* DATA TO USE:

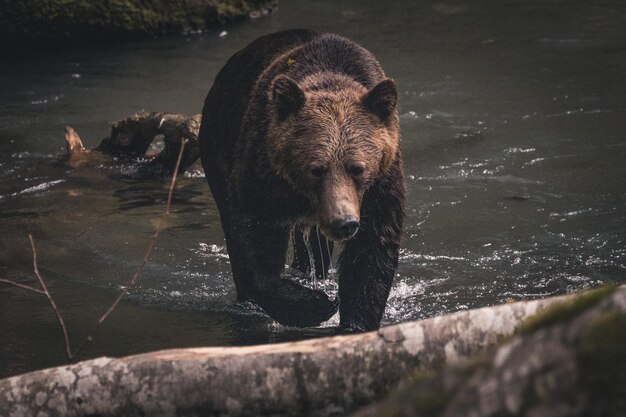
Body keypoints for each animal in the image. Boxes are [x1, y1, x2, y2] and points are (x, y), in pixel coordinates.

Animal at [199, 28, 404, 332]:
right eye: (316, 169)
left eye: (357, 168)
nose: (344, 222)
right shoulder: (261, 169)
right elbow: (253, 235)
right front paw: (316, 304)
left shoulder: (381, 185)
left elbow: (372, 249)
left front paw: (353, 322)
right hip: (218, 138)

* WORK INSTRUCTION:
From the line containing "right elbow: (253, 235)" down to the last line of the data above, copy every line exactly; leave out all other lines.

* RESULT BELOW:
right elbow: (253, 235)
right front paw: (316, 304)
left shoulder: (381, 185)
left elbow: (372, 249)
left front paw: (353, 322)
right hip: (218, 138)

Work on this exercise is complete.